PUBLIÉ LE 14 mars 2019

Le 12 mars dernier, les sénateurs ont définitivement adopté la proposition de loi visant à renforcer et garantir le maintien de l’ordre public lors des manifestations dans les mêmes termes que l’Assemblée Nationale, évitant ainsi un risque de réexamen par les députés.

La balle est maintenant dans le camp du Conseil constitutionnel, saisi dès le lendemain par le Président de la République et des parlementaires de l’opposition.

Il devra se prononcer en gardant à l’esprit qu’il s’agit d’une loi qui porte atteinte aux principes fondamentaux nécessaires à l’exercice de la démocratie : la liberté de manifester, la liberté de réunion, la liberté d’expression, la liberté d’aller et venir.

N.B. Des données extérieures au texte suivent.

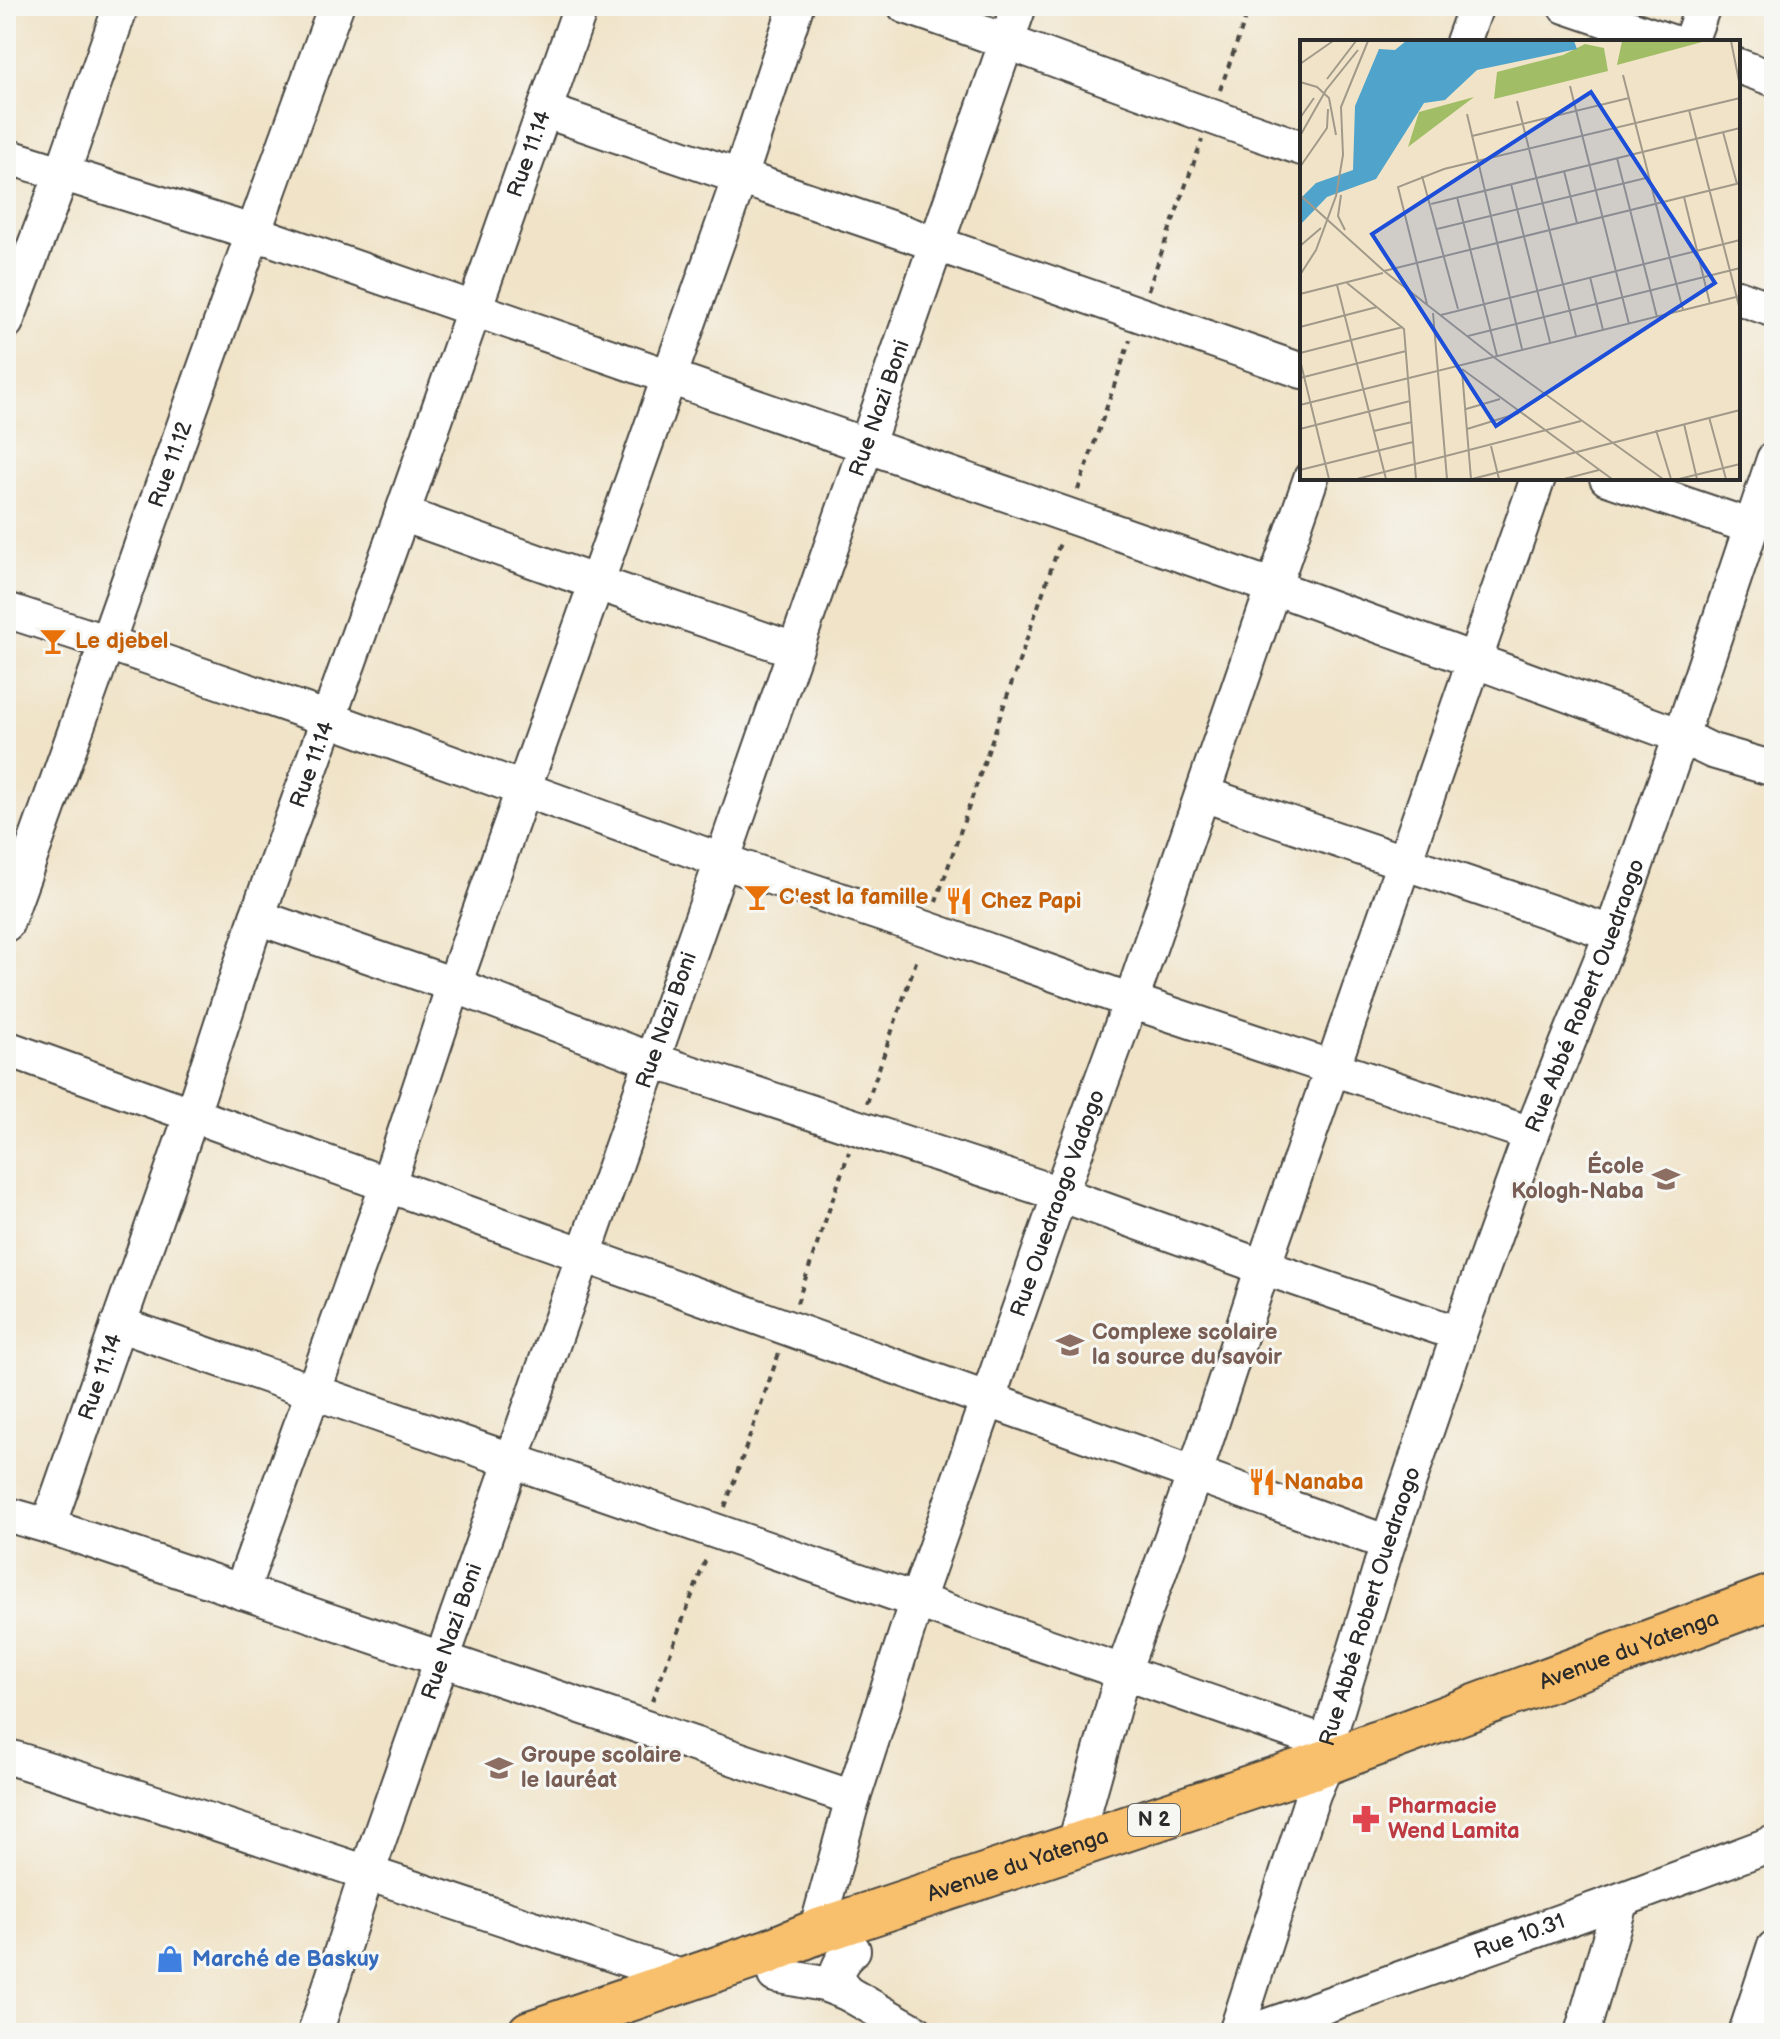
<svg xmlns="http://www.w3.org/2000/svg" width="1780" height="2039" font-family="'Balsamiq Sans',sans-serif">
	<style>
		.lines { fill: none; stroke-linecap: round; stroke-linejoin: round }
		.minor-casing { stroke: #494742; stroke-width: 38 }
		.major-casing { stroke: #494742; stroke-width: 48 }
		.path { stroke: #494742; stroke-width: 4; stroke-dasharray: 6 6; stroke-linecap: butt }
		.minor { stroke: #fff; stroke-width: 34 }
		.major { stroke: #f8bf6c; stroke-width: 44 }
		.labels { text-anchor: middle; dominant-baseline: central; stroke-width: 6; stroke-linejoin: round; paint-order: stroke }
		.shield { fill: #f6f6f2; stroke: #686867; stroke-width: 2 }
		.shield-label { font-size: 20px; font-weight: bold; fill: #2b2b2b }
		.street-label { font-size: 22px; fill: #2b2b2b; stroke: #f6f6f2 }
		.food-label { font-size: 22px; font-weight: bold; fill: #c56008; stroke: #f6f6f2; text-anchor: start }
		.education-label { font-size: 22px; font-weight: bold; fill: #785e54; stroke: #f6f6f2; text-anchor: start }
		.health-label { font-size: 22px; font-weight: bold; fill: #be3a42; stroke: #f6f6f2; text-anchor: start }
		.shop-label { font-size: 22px; font-weight: bold; fill: #366cbe; stroke: #f6f6f2; text-anchor: start }
		.inset-road { fill: none; stroke: #a19989; stroke-width: 2 }
		.view { fill: #1d4ed8; fill-opacity: 0.15; stroke: #1d4ed8; stroke-width: 4 }
		.inset-edge { fill: none; stroke: #2b2b2b; stroke-width: 4 }
	</style>
	<rect width="100%" height="100%" fill="#f6f6f2"/>
	<filter id="ink" filterUnits="userSpaceOnUse"><feTurbulence type="fractalNoise" baseFrequency=".0125" numOctaves="2"/><feDisplacementMap in="SourceGraphic" scale="16" xChannelSelector="R" yChannelSelector="G"/><feConvolveMatrix kernelMatrix="1 2 1 2 8 2 1 2 1" color-interpolation-filters="sRGB"/></filter>
	<filter id="wash" filterUnits="userSpaceOnUse"><feTurbulence type="fractalNoise" baseFrequency=".006" numOctaves="4" result="noise"/><feDisplacementMap in="SourceGraphic" scale="32" xChannelSelector="R" yChannelSelector="G"/><feGaussianBlur stdDeviation="1.8" result="paint"/><feColorMatrix in="noise" values="0 0 0 0 0 0 0 0 0 0 0 0 0 0 0 0 0 1.4 0 .05"/><feComposite in="paint" operator="in"/></filter>
	<g filter="url(#wash)">
		<rect width="100%" height="100%" fill="#f0e3c7"/>
	</g>
	<g filter="url(#ink)">
		<g class="lines">
			<g class="minor-casing">
				<g id="minor">
					<path d="M905,6C1039,51 1169,104 1302,148"/>
					<polyline points="1565,6 1671,42"/>
					<polyline points="1463,42 1476,6"/>
					<polyline points="1690,42 1703,6"/>
					<polyline points="1738,66 1774,79"/>
					<polyline points="546,111 937,244 1302,371"/>
					<polyline points="6,156 252,232 1274,587 1681,736 1712,751 1774,769"/>
					<polyline points="1738,297 1774,310"/>
					<polyline points="6,322 62,174 121,6"/>
					<polyline points="1607,478 1752,527"/>
					<polyline points="402,514 597,583 795,650"/>
					<polyline points="6,610 108,643 329,719 722,861 927,929 1131,1001 1531,1134"/>
					<polyline points="1203,794 1612,933"/>
					<polyline points="257,917 454,985 651,1060 1060,1194 1263,1267 1459,1334"/>
					<path id="s1" d="M6,924C117,618 223,311 336,6"/>
					<polyline points="6,1048 1388,1543"/>
					<polyline points="118,1324 1327,1743"/>
					<polyline points="6,1514 48,1526 853,1798"/>
					<path id="s2" d="M48,1526L192,1114L257,917L402,514L581,6"/>
					<polyline points="241,1592 388,1184 454,985 740,177 796,6"/>
					<polyline points="6,1756 165,1806 687,1979"/>
					<polyline points="1074,1847 1123,1672 1195,1473 1263,1267 1538,478"/>
					<path id="s3" d="M816,1932L853,1798L917,1600L1060,1194L1131,1001L1311,478"/>
					<polyline points="775,1975 824,1984 847,1993 917,2033"/>
					<path d="M847,1993L837,1981C837,1966 842,1960 853,1950"/>
					<path id="s4" d="M1265,2027L1621,1900L1774,1843"/>
					<path id="s5" d="M315,2033L367,1873L722,861L1019,6"/>
					<path id="s6" d="M1236,2033L1313,1794L1327,1762V1743L1388,1543L1459,1334L1531,1134L1612,933L1681,736L1774,459"/>
					<polyline points="1582,2033 1621,1900"/>
					<polyline points="1746,2033 1774,1948"/>
				</g>
			</g>
			<g class="major-casing">
				<g id="major">
					<path id="s7" d="M530,2033L770,1951L816,1932L1327,1762L1774,1596"/>
				</g>
			</g>
			<g class="path">
				<polyline points="1220,90 1250,6"/>
				<polyline points="1148,290 1202,140"/>
				<polyline points="1078,490 1130,340"/>
				<polyline points="936,902 1061,540"/>
				<polyline points="867,1103 918,956"/>
				<polyline points="797,1303 849,1152"/>
				<polyline points="725,1507 779,1353"/>
				<polyline points="652,1701 707,1556"/>
			</g>
			<use href="#minor" class="minor"/>
			<use href="#major" class="major"/>
		</g>
	</g>
	<defs>
		<g id="bar-bare" transform="scale(2.16)"><path d="M-6-5H6L.8 .8V4.5H3.5V6h-7V4.5H-.8V.8Z" fill="#e8710a" stroke="#f6f6f2" stroke-width="2.5" paint-order="stroke"/></g>
		<g id="restaurant-bare" transform="scale(2.16)"><path d="M-5-6h1v4h1v-4h1v4h1v-4h1v5L-1.5 .5V6h-2V.5L-5-1ZM5-6V6H3V1.5H1.5Q1.5-4 5-6Z" fill="#e8710a" stroke="#f6f6f2" stroke-width="2.5" paint-order="stroke"/></g>
		<g id="school-bare" transform="scale(2.16)"><path d="M0-5L7-2L0 1L-7-2ZM-4 1L0 2.5L4 1V4Q0 6-4 4Z" fill="#8d6e63" stroke="#f6f6f2" stroke-width="2.5" paint-order="stroke"/></g>
		<g id="pharmacy-bare" transform="scale(2.16)"><path d="M-2-6h4v4h4v4h-4v4h-4v-4h-4v-4h4Z" fill="#e0444e" stroke="#f6f6f2" stroke-width="2.5" paint-order="stroke"/></g>
		<g id="shop-bare" transform="scale(2.16)"><path d="M-5-2.5h2.3a2.7 3.5 0 0 1 5.4 0H5L5.5 6h-11ZM-1.5-2.5h3a1.5 2.3 0 0 0-3 0Z" fill="#3f7fe0" stroke="#f6f6f2" stroke-width="2.5" paint-order="stroke"/></g>
	</defs>
	<g fill-rule="evenodd">
		<use href="#bar-bare" x="53" y="641"/>
		<use href="#bar-bare" x="757" y="897"/>
		<use href="#restaurant-bare" x="959" y="901"/>
		<use href="#school-bare" x="1666" y="1179"/>
		<use href="#school-bare" x="1070" y="1345"/>
		<use href="#restaurant-bare" x="1262" y="1482"/>
		<use href="#school-bare" x="499" y="1768"/>
		<use href="#pharmacy-bare" x="1366" y="1819"/>
		<use href="#shop-bare" x="170" y="1959"/>
	</g>
	<g class="labels">
		<rect class="shield" x="1128" y="1804" width="52" height="32" rx="6"/>
		<g class="shield-label">
			<text x="1154" y="1820">N 2</text>
		</g>
		<g class="street-label">
			<text stroke="none"><textPath href="#s2" startOffset="1454">Rue 11.14</textPath></text>
			<text stroke="none"><textPath href="#s5" startOffset="1720">Rue Nazi Boni</textPath></text>
			<text stroke="none"><textPath href="#s1" startOffset="488">Rue 11.12</textPath></text>
			<text stroke="none"><textPath href="#s2" startOffset="806">Rue 11.14</textPath></text>
			<text stroke="none"><textPath href="#s6" startOffset="1096">Rue Abbé Robert Ouedraogo</textPath></text>
			<text stroke="none"><textPath href="#s5" startOffset="1072">Rue Nazi Boni</textPath></text>
			<text stroke="none"><textPath href="#s3" startOffset="768">Rue Ouedraogo Vadogo</textPath></text>
			<text stroke="none"><textPath href="#s2" startOffset="158">Rue 11.14</textPath></text>
			<text stroke="none"><textPath href="#s6" startOffset="448">Rue Abbé Robert Ouedraogo</textPath></text>
			<text stroke="none"><textPath href="#s5" startOffset="424">Rue Nazi Boni</textPath></text>
			<text stroke="none"><textPath href="#s7" startOffset="1164">Avenue du Yatenga</textPath></text>
			<text stroke="none"><textPath href="#s7" startOffset="516">Avenue du Yatenga</textPath></text>
			<text stroke="none"><textPath href="#s4" startOffset="270">Rue 10.31</textPath></text>
		</g>
		<g class="food-label">
			<text x="75" y="641">Le djebel</text>
			<text x="779" y="897">C'est la famille</text>
			<text x="981" y="901">Chez Papi</text>
			<text x="1284" y="1482">Nanaba</text>
		</g>
		<g class="education-label">
			<text x="1644" y="1166" text-anchor="end">École<tspan x="1644" dy="25">Kologh-Naba</tspan></text>
			<text x="1092" y="1332">Complexe scolaire<tspan x="1092" dy="25">la source du savoir</tspan></text>
			<text x="521" y="1755">Groupe scolaire<tspan x="521" dy="25">le lauréat</tspan></text>
		</g>
		<g class="health-label">
			<text x="1388" y="1806">Pharmacie<tspan x="1388" dy="25">Wend Lamita</tspan></text>
		</g>
		<g class="shop-label">
			<text x="192" y="1959">Marché de Baskuy</text>
		</g>
	</g>
	<g transform="translate(1300 40)">
		<rect width="440" height="440" fill="#f0e3c7"/>
		<path d="M322,1H406L317,25ZM285,4L304,8L308,31L194,59L197,32L263,15ZM174,57L108,107L119,72Z" fill="#a1be66"/>
		<path d="M106,1H274L277,9L177,30L145,60L124,63L76,139L27,157L0,185V159L16,143L53,130L55,66L79,9L95,10Z" fill="#50a4cc"/>
		<path class="inset-road" d="M431,1L440,46M0,24L33,1M323,35L383,270M27,39L56,1M0,42L17,47L29,58L36,95M270,46L329,284M217,61L276,296M389,70L440,270M167,74L222,309M0,78L14,58M423,92L437,144M0,96L26,50L58,10M172,96L329,58M317,118L357,277M0,127L27,88L28,69M264,131L277,183M122,136L158,269M211,144L250,302M0,155L84,231L195,318L363,439M41,155L38,176L45,190M157,157L197,316M384,157L410,264M131,164L440,88M137,189L350,137M0,206L21,188M84,231L440,143M0,235L16,210L36,156L43,115L41,67L68,1M290,237L303,290M47,243L104,289L116,439M37,245L86,439M0,254L83,233M127,264L98,147L144,129L440,58M133,273L147,439M141,275L440,200M0,287L77,267M168,296L440,228M0,313L103,287M0,320L29,439M162,329L312,439M162,331L171,439M0,338L106,311M0,365L440,256M166,369L200,359M409,377L426,439M384,384L397,439M0,389L110,361M167,389L219,373M356,390L371,439M74,391L112,382M191,406L199,439M0,430L113,402M57,439L281,381M172,439L440,370M264,439L299,430M379,439L440,424"/>
		<path class="view" d="M291,52L415,243L196,386L72,194Z"/>
		<rect width="440" height="440" class="inset-edge"/>
	</g>
	<rect width="1780" height="2039" fill="none" stroke="#f6f6f2" stroke-width="32"/>
</svg>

En effet au prétexte de protéger le droit de manifester qui serait menacé par des groupuscules violents, qu’en d’autres pays ou d’autres temps les exécutifs ont appris à réguler dans le respect des libertés, la majorité et l’opposition de droite, dans un élan démagogique et réactionnaire, reviennent sur un droit solidement construit à la fin du 19ème siècle et au début du 20ème siècle.

Ainsi cette loi donne à l’exécutif par son représentant, le Préfet, la possibilité d’interdire de manifester à une personne qui, selon l’administration « constitue une menace d’une particulière gravité pour l’ordre public ». `

Les critères d’appréciation de la dangerosité retenus sont trop larges et laissent au pouvoir exécutif en place une capacité d’interdire l’expression sociale et politique sur la base de mises en cause non étayées, de fichiers de police ou de renseignements brouillons et infondés, au mépris de la présomption d’innocence.

La pratique de l’état d’urgence a montré que, dans ces situations, le contrôle a posteriori du juge administratif est inopérant. Il n’interviendra en tout état de cause qu’une fois que la privation de la liberté de manifester aura fait son effet.

Le délit nouvellement créé de dissimulation partielle du visage en manifestation qui, par sa définition imprécise, au mépris du principe de légalité des délits et des peines, pourra conduire un manifestant se protégeant, sans violence, des émanations de gaz lacrymogènes, en garde à vue et en comparution immédiate, notamment.

La mise en place des fouilles à l’entrée des manifestions donneront en pratique aux forces de police, comme cela avait été constaté lors des manifestations contre la loi travail, un pouvoir arbitraire de contrôle des manifestants. La compétence du parquet, sous les directives de l’exécutif, ne donne en la matière qu’une faible garantie contre cet arbitraire.

Compte tenu des enjeux démocratiques en cause, espérons que le Conseil constitutionnel qui vient d’être renouvelé de plusieurs de ses membres par le Président de la République, le président de l’Assemblée nationale et celui du Sénat censurera cette loi qui s’inscrit dans une évolution constatée depuis plusieurs années de criminaliser l’action revendicative, syndicale ou associative et marque une remise en cause du droit de manifester.